ProjectIDs on individual records, rather than a dataset as a whole · Issue #836 · gbif/pipelines (original) (raw)

Idea/wish captured from feedback of the regional support contractors (BID) to GBIFS:

"It is being defined with SiB Colombia how to identify in each record of a dataset its link with the BID project, within the framework of the publication of data from partner organizations/collections in the Colombian BID-CA2020 projects. The use of DwC fields such as datasetID or datasetName has been proposed by the Regional Support, but in some cases that could create conflict when the field was filled with previous data. GBIF is encouraged in building its new data model to look for a more effective mechanism to accomplish this and clarify it for the BID projects (and project partners)."

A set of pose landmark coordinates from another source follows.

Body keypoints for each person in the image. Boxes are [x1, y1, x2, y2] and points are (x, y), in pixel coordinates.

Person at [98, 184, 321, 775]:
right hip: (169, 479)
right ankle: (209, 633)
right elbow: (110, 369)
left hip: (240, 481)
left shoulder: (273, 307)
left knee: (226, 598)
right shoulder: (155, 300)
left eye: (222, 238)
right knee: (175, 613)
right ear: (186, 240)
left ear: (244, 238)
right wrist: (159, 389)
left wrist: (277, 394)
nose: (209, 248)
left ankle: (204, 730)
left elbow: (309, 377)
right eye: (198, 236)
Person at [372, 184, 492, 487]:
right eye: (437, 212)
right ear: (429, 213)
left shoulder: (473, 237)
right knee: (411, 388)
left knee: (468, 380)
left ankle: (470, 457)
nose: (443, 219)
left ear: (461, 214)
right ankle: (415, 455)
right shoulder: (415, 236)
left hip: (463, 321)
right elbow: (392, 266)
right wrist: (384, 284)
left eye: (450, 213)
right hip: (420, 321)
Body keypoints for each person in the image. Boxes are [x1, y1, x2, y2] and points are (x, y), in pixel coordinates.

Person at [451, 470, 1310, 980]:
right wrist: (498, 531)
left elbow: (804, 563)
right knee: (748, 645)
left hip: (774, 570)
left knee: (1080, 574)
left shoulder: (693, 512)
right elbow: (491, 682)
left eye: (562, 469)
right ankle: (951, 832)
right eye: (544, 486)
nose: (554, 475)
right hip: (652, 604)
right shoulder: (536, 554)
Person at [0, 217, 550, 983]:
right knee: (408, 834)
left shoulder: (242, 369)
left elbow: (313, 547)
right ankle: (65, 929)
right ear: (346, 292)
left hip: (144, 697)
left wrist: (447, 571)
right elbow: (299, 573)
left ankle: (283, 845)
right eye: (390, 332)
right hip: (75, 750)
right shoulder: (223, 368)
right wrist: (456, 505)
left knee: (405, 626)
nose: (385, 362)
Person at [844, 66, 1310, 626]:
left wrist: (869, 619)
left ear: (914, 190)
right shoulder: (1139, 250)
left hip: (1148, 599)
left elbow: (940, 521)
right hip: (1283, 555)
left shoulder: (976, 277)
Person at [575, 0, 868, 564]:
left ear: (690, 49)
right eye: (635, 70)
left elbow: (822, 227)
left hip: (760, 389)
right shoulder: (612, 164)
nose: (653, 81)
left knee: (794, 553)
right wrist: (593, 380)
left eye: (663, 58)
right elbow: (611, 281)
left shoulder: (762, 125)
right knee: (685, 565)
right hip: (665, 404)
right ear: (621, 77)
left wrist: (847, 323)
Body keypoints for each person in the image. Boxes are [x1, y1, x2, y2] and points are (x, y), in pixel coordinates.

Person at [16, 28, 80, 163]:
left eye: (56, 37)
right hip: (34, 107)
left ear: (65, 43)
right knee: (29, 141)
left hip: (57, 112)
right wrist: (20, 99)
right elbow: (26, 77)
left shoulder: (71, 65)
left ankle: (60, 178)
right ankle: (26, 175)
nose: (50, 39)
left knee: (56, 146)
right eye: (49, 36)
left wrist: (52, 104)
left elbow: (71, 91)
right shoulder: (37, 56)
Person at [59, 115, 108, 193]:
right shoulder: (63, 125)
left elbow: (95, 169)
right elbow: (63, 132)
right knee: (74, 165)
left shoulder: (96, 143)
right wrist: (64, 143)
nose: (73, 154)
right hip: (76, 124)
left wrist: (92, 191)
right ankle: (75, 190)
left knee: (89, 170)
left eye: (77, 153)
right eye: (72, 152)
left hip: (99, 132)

There are two main reasons for this request:

Unfortunately, this is not easy – individual records would have to carry the project ID right from the point they are captured at record level – our transfer schema does not really allow for that. We are presently getting around the delivery-reporting requirement, e.g. in cases where records are published through eBird or iNaturalist, by requesting an explicit report on the data published in the project context. This is only for internal evaluation though. The second part is not easily possible, since there is no “project ID” field at record level.

Open question: do the benefits outweigh the added requirements, including internal data management and UI needs for surfacing this information?